- **Exercise**
Reproduce word for word the line that contains "### Frontend" and every line after it to the end of the records, with nothing else added.

- **Material for this exercise**
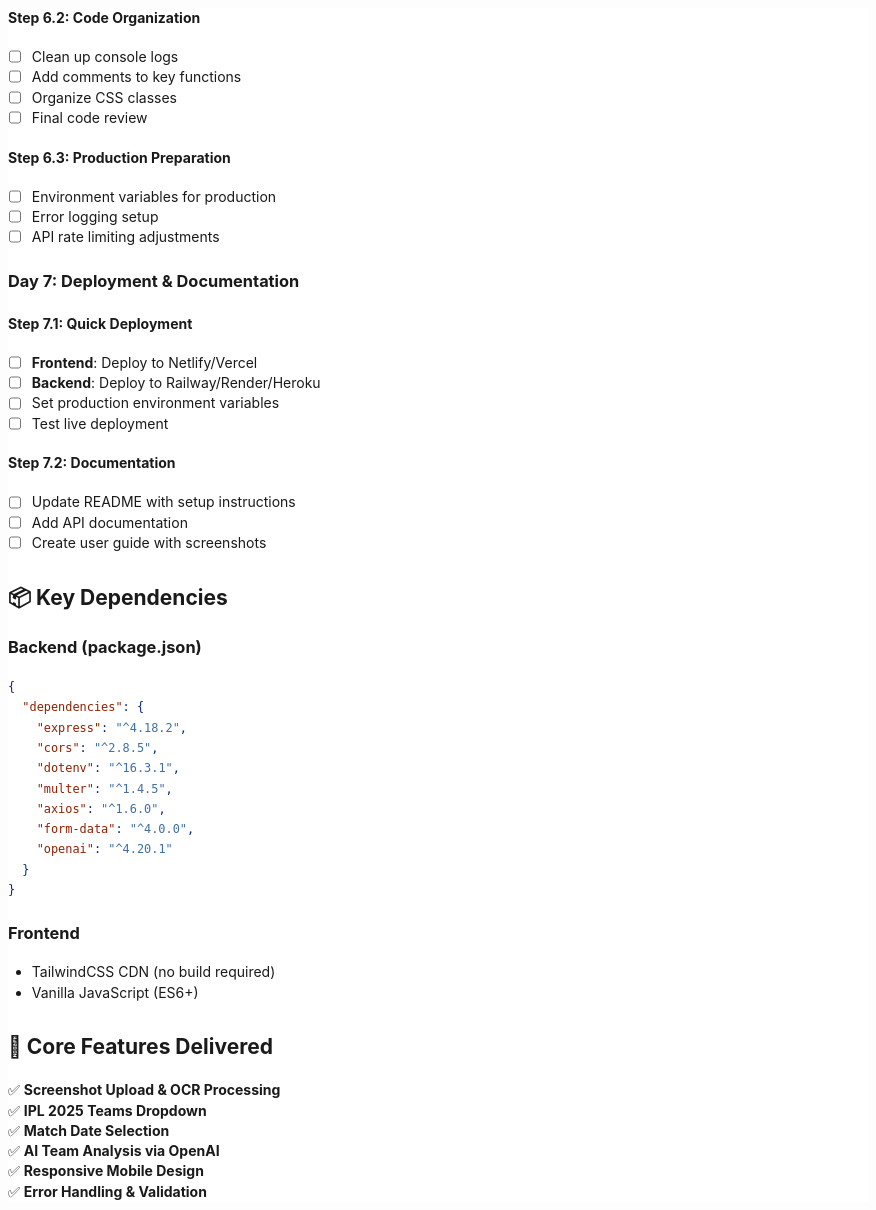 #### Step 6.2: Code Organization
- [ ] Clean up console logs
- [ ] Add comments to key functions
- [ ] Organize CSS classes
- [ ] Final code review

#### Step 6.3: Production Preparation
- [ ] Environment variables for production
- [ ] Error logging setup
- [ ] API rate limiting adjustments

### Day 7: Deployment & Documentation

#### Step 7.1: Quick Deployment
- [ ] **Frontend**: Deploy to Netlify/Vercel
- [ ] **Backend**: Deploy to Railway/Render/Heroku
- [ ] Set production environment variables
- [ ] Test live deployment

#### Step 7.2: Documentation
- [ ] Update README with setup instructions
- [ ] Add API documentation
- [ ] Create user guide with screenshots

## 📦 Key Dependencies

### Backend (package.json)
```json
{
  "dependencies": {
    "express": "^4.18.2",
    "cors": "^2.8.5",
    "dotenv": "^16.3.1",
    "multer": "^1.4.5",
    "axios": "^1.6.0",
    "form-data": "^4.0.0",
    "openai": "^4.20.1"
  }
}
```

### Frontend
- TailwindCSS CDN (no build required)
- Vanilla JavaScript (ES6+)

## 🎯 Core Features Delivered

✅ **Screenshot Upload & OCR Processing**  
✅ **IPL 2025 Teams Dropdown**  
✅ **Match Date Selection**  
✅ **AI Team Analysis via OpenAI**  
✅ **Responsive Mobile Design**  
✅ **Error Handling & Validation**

- **Written response**
### Frontend
- TailwindCSS CDN (no build required)
- Vanilla JavaScript (ES6+)

## 🎯 Core Features Delivered

✅ **Screenshot Upload & OCR Processing**  
✅ **IPL 2025 Teams Dropdown**  
✅ **Match Date Selection**  
✅ **AI Team Analysis via OpenAI**  
✅ **Responsive Mobile Design**  
✅ **Error Handling & Validation**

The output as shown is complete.